2020 was a year full of challenges brought on by COVID-19 and the global pandemic that swept the world. The pandemic hit hard across virtually every sector, and with it came changes to the landscape of foreclosures. Because of moratoriums and various forgiveness programs, foreclosures all but came to a halt in 2020. With the pandemic still surging and forgiveness programs expiring, many people are wondering if a flood of foreclosures is coming next and how that will impact both borrowers and lenders.
When the outbreak of the pandemic began, Freddie Mac (FHLMC), and Fannie Mae (FNMA) (collectively referred to here as Enterprises) imposed a nation-wide moratorium on foreclosures for their federally backed, single-family mortgages. Because of this, foreclosure numbers were down significantly in 2020. The number was down 15% from the prior quarter and down an astonishing 81% from the year prior. (Attomdata.com)
Even without the foreclosure moratorium, most borrowers who faced financial trouble were given the option of modifying their current loan. By modifying loans and adding payments to the back end of the term, borrowers were able to avoid defaulting. With the Enterprises’ foreclosure moratorium in effect through at least January 31, 2021, and predicted by most to be extended, the fate of many borrowers is currently unknown.

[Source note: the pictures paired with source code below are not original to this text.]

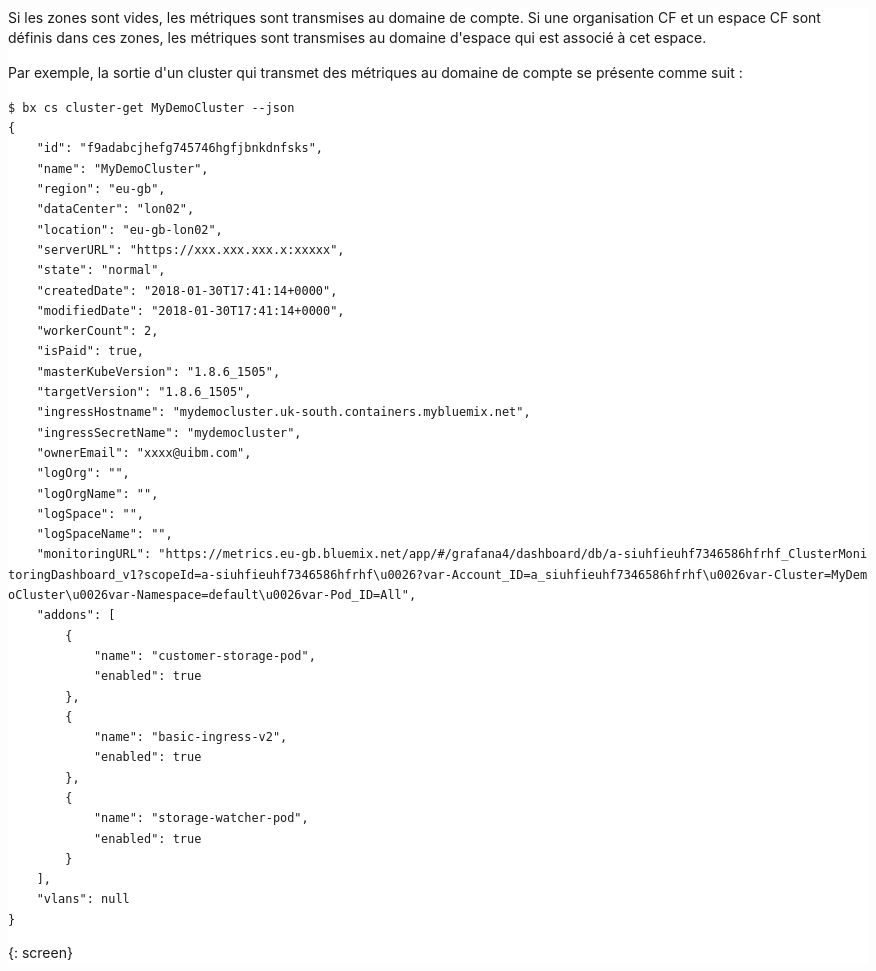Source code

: Si les zones sont vides, les métriques sont transmises au domaine de compte.
Si une organisation CF et un espace CF sont définis dans ces zones, les métriques sont transmises au domaine d'espace qui est associé à cet espace. 

Par exemple, la sortie d'un cluster qui transmet des métriques au domaine de compte se présente comme suit :

```
$ bx cs cluster-get MyDemoCluster --json
{
    "id": "f9adabcjhefg745746hgfjbnkdnfsks",
    "name": "MyDemoCluster",
    "region": "eu-gb",
    "dataCenter": "lon02",
    "location": "eu-gb-lon02",
    "serverURL": "https://xxx.xxx.xxx.x:xxxxx",
    "state": "normal",
    "createdDate": "2018-01-30T17:41:14+0000",
    "modifiedDate": "2018-01-30T17:41:14+0000",
    "workerCount": 2,
    "isPaid": true,
    "masterKubeVersion": "1.8.6_1505",
    "targetVersion": "1.8.6_1505",
    "ingressHostname": "mydemocluster.uk-south.containers.mybluemix.net",
    "ingressSecretName": "mydemocluster",
    "ownerEmail": "xxxx@uibm.com",
    "logOrg": "",
    "logOrgName": "",
    "logSpace": "",
    "logSpaceName": "",
    "monitoringURL": "https://metrics.eu-gb.bluemix.net/app/#/grafana4/dashboard/db/a-siuhfieuhf7346586hfrhf_ClusterMonitoringDashboard_v1?scopeId=a-siuhfieuhf7346586hfrhf\u0026?var-Account_ID=a_siuhfieuhf7346586hfrhf\u0026var-Cluster=MyDemoCluster\u0026var-Namespace=default\u0026var-Pod_ID=All",
    "addons": [
        {
            "name": "customer-storage-pod",
            "enabled": true
        },
        {
            "name": "basic-ingress-v2",
            "enabled": true
        },
        {
            "name": "storage-watcher-pod",
            "enabled": true
        }
    ],
    "vlans": null
}
```
{: screen}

Lenders need not look too far in the past to remember what it is like to have an overloaded REO and special assets department. In an article written in 2009, Pew Research compared 2006 to 2008 foreclosure filings, “The number of homes in the United States with at least one foreclosure filing increased from 717,522 in 2006 (0.6% of all housing units) to 2,330,483 in 2008 (1.8% of all housing units).”